> **WORK INSTRUCTION**:
Each line below with the string "into" should be copied.

> **INFORMATION GIVEN**:
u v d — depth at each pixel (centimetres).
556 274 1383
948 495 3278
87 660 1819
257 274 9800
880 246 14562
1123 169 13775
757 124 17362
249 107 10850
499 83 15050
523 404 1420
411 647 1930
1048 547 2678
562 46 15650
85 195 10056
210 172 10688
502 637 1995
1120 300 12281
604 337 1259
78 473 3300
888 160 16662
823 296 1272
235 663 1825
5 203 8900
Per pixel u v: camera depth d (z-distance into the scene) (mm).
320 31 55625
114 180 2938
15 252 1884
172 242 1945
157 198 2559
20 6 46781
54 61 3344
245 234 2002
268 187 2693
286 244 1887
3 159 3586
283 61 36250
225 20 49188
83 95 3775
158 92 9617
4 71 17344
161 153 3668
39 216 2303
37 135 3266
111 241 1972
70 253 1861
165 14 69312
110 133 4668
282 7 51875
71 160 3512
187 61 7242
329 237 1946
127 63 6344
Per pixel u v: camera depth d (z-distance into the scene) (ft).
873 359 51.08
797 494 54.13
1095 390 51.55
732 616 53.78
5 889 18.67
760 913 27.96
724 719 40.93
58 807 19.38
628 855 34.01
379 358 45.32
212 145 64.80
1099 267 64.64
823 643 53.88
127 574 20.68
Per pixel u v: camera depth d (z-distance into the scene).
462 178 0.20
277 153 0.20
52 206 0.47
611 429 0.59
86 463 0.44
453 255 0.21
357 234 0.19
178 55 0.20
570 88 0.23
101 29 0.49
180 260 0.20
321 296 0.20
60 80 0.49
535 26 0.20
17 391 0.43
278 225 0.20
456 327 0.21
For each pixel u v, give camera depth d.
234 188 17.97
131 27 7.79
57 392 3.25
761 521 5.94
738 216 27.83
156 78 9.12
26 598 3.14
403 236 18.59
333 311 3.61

> **TASK ANSWER**:
Per pixel u v: camera depth d (z-distance into the scene) (mm).
Per pixel u v: camera depth d (z-distance into the scene) (ft).
Per pixel u v: camera depth d (z-distance into the scene).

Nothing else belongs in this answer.